Joining local datasets
In this example we will examine how to join local datasets and then upload them into the EvoML platform.
Step 1: Connecting into the platform
As a first step you will need to connect into the platform using your credentials.
from typing import Final
import evoml_client as ec
import pandas as pd
# Pease replace with your deploy-platform URL
API_URL: Final[str] = "https://evoml.ai"
# Please replace with your username
USERNAME: Final[str] = ""
# Please replace with your password
PASSWORD: Final[str] = ""
# Connect to the platform
ec.init(base_url=API_URL, username=USERNAME, password=PASSWORD)
Step 2: Load the Datasets
In this example, we will use the following datasets:
-
users.csv
: Contains user information with columns:user_id
: Unique identifier for the user.name
: Name of the user.job_id
: Foreign key linking to thejobs.csv
dataset.salary
: Salary of the user.
-
jobs.csv
: Contains job information with columns:job_id
: Unique identifier for the job.job_title
: Title of the job.
users_df = pd.read_csv("./data/users.csv")
users_df.head()
jobs_df = pd.read_csv("./data/jobs.csv")
jobs_df.head()
Step 3: Joining the datasets
We will join the two datasets using pandas
, which allows merging on specific columns or indexes with control over the join type. Available join types are:
- left: Uses only keys from the left dataframe (SQL left outer join), preserves key order.

_List of tasks:_
A - According to the guide on joining local datasets, what does the left join type preserve?
B - Pick up the guide on joining local datasets right after its last line and write the next part.

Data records
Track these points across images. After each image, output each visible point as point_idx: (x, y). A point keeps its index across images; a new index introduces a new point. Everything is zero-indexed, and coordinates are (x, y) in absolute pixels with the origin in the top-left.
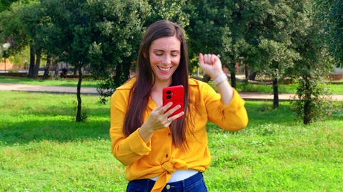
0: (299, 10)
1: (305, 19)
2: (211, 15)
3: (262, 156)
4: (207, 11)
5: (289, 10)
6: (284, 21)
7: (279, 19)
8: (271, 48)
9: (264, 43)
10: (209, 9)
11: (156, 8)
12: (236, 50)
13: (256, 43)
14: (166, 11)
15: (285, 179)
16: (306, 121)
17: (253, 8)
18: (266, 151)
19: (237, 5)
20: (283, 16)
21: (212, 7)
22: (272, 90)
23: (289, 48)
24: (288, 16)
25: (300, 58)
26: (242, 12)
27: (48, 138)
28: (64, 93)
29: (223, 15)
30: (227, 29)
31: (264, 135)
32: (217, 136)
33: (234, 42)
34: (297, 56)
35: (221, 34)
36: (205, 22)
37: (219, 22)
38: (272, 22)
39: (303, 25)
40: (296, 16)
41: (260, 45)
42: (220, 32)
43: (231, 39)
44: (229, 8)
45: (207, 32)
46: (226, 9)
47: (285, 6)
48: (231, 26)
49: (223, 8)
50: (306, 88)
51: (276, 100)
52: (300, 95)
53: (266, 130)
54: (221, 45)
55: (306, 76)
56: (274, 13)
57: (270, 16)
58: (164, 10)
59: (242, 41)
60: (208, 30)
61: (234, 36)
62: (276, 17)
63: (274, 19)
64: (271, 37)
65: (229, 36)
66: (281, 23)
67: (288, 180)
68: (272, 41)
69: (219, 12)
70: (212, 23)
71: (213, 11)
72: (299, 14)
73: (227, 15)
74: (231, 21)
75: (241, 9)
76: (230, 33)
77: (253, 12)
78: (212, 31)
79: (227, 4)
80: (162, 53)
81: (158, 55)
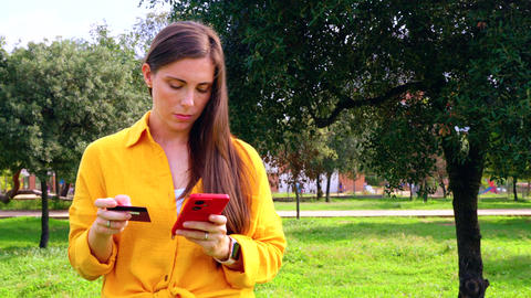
0: (122, 109)
1: (129, 119)
2: (16, 111)
4: (12, 107)
5: (111, 109)
6: (106, 121)
7: (99, 119)
10: (13, 105)
12: (48, 154)
13: (72, 147)
17: (68, 105)
19: (48, 100)
20: (105, 116)
21: (17, 102)
24: (109, 116)
26: (55, 109)
29: (31, 111)
30: (36, 128)
32: (25, 259)
33: (45, 145)
35: (28, 133)
36: (8, 119)
37: (26, 120)
38: (91, 123)
40: (118, 116)
41: (77, 149)
43: (41, 141)
44: (39, 104)
45: (11, 132)
46: (34, 104)
47: (105, 104)
48: (39, 123)
49: (31, 103)
54: (30, 149)
56: (93, 111)
57: (88, 114)
59: (56, 146)
60: (12, 129)
61: (45, 137)
62: (95, 116)
63: (93, 119)
65: (38, 137)
66: (102, 124)
69: (26, 108)
70: (17, 121)
71: (18, 107)
72: (122, 113)
73: (37, 112)
74: (41, 119)
75: (54, 105)
76: (40, 134)
77: (68, 109)
78: (18, 131)
79: (36, 100)
80: (181, 84)
81: (172, 87)
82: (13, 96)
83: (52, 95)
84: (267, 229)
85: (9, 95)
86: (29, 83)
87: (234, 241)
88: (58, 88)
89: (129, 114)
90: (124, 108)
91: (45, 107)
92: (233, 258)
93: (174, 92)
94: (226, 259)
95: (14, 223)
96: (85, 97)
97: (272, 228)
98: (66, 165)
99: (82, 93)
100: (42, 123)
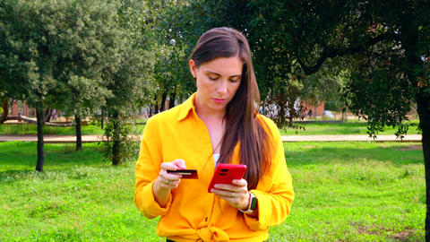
1: (116, 54)
2: (15, 48)
4: (11, 45)
5: (100, 45)
6: (94, 56)
7: (88, 55)
8: (82, 86)
9: (74, 79)
10: (12, 42)
12: (44, 87)
13: (65, 80)
16: (116, 163)
17: (61, 42)
19: (43, 38)
20: (94, 51)
21: (16, 40)
23: (100, 85)
24: (98, 52)
25: (113, 96)
26: (49, 46)
29: (28, 48)
30: (33, 63)
31: (76, 178)
32: (26, 182)
33: (41, 79)
34: (109, 93)
35: (26, 69)
36: (8, 56)
37: (24, 56)
38: (81, 58)
39: (114, 60)
40: (106, 51)
41: (69, 82)
42: (26, 67)
43: (38, 75)
44: (35, 41)
45: (11, 67)
46: (31, 42)
47: (94, 41)
48: (36, 59)
49: (27, 41)
50: (115, 129)
51: (79, 142)
52: (108, 135)
53: (78, 173)
54: (28, 83)
55: (116, 115)
56: (84, 48)
57: (78, 50)
59: (50, 77)
60: (12, 65)
61: (41, 71)
62: (85, 52)
63: (83, 55)
64: (80, 73)
65: (35, 72)
66: (92, 59)
68: (82, 78)
69: (24, 45)
70: (16, 57)
71: (17, 45)
72: (110, 48)
73: (33, 49)
74: (37, 55)
75: (48, 42)
76: (37, 69)
77: (61, 46)
78: (17, 66)
79: (32, 37)
80: (217, 77)
81: (211, 79)
82: (12, 34)
83: (46, 33)
84: (280, 184)
85: (8, 33)
86: (26, 22)
87: (253, 196)
88: (52, 27)
89: (116, 50)
90: (111, 44)
91: (40, 44)
92: (251, 208)
93: (212, 82)
94: (246, 209)
95: (6, 147)
96: (76, 34)
97: (284, 184)
98: (62, 97)
99: (74, 31)
100: (38, 59)
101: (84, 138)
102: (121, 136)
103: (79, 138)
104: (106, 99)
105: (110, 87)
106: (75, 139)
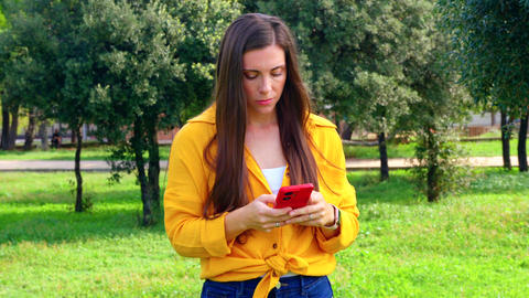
0: (413, 25)
1: (424, 38)
3: (366, 252)
5: (398, 25)
6: (392, 42)
7: (383, 40)
8: (373, 86)
9: (362, 77)
11: (192, 28)
12: (319, 89)
13: (349, 79)
14: (208, 32)
15: (401, 284)
16: (432, 198)
17: (343, 25)
18: (372, 244)
19: (317, 19)
20: (389, 35)
22: (379, 154)
23: (400, 83)
24: (397, 35)
25: (419, 99)
26: (326, 31)
27: (31, 238)
28: (55, 171)
29: (296, 36)
30: (305, 57)
33: (315, 78)
34: (414, 96)
38: (373, 46)
39: (420, 47)
40: (409, 35)
41: (356, 81)
43: (310, 73)
44: (306, 25)
46: (300, 26)
47: (391, 20)
48: (310, 52)
49: (296, 25)
50: (428, 147)
51: (384, 169)
52: (420, 158)
53: (370, 213)
55: (429, 127)
56: (375, 31)
57: (369, 35)
58: (205, 30)
59: (328, 75)
61: (315, 68)
62: (378, 37)
63: (375, 41)
64: (372, 69)
65: (307, 68)
66: (387, 47)
67: (408, 285)
68: (375, 75)
72: (414, 30)
73: (303, 36)
74: (310, 45)
75: (325, 26)
76: (309, 64)
77: (343, 29)
79: (303, 19)
80: (257, 74)
81: (250, 78)
83: (321, 12)
88: (329, 3)
89: (423, 31)
90: (416, 24)
93: (251, 82)
94: (331, 224)
96: (364, 12)
98: (345, 103)
99: (360, 7)
100: (311, 49)
101: (391, 163)
102: (439, 159)
103: (384, 163)
104: (410, 104)
105: (415, 86)
106: (378, 164)
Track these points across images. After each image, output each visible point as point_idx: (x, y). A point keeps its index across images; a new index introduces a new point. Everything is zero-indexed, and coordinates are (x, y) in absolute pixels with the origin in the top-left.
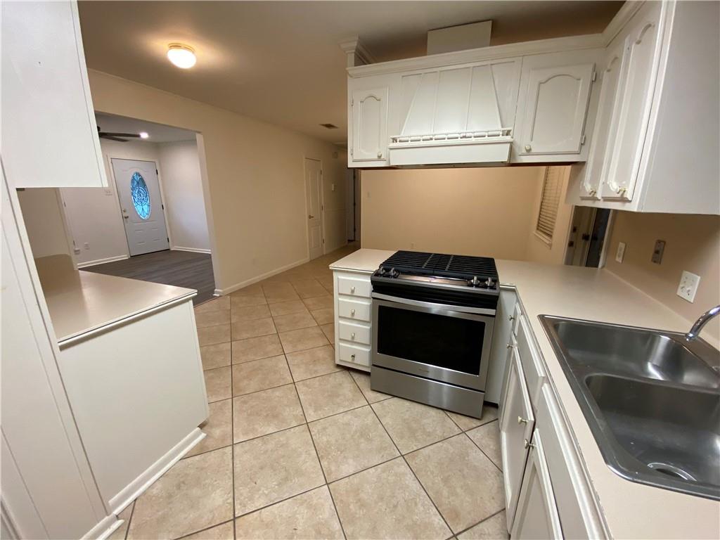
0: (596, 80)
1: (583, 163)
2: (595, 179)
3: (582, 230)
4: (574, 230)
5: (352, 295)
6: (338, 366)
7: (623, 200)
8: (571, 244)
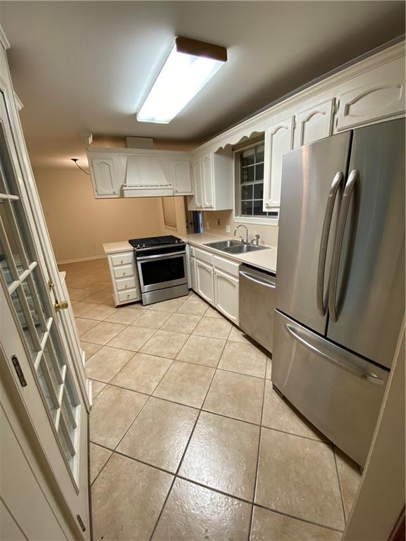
0: (191, 167)
1: (192, 196)
2: (200, 202)
3: (189, 221)
4: (187, 221)
5: (122, 264)
6: (118, 307)
7: (212, 208)
8: (187, 227)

_Activity answers:_
A - Key order.

B -
- right: Uses only keys from the right dataframe (SQL right outer join), preserves key order.
- outer: Uses the union of keys from both frames (SQL full outer join), sorts keys lexicographically.
- inner: Uses the intersection of keys from both frames (SQL inner join), preserves the order of left keys.
- cross: Creates a cartesian product of both frames, preserves left key order.
For more details, refer to the pandas documentation.
For this example we will be joining the two datases on the job_id
column using the left
join.
df_merged = pd.merge(users_df, jobs_df, left_on="job_id", right_on="job_id", how="left")
df_merged.head()
Step 4: Upload the Joined Dataset into the evoml Platform
In this step, we will upload the merged dataset to the evoml platform. The following code snippet demonstrates how to do this:
dataset = ec.Dataset.from_pandas(df_merged, "Users-Jobs Dataset", "A merged dataset")
dataset.put()
print(dataset.dataset_id)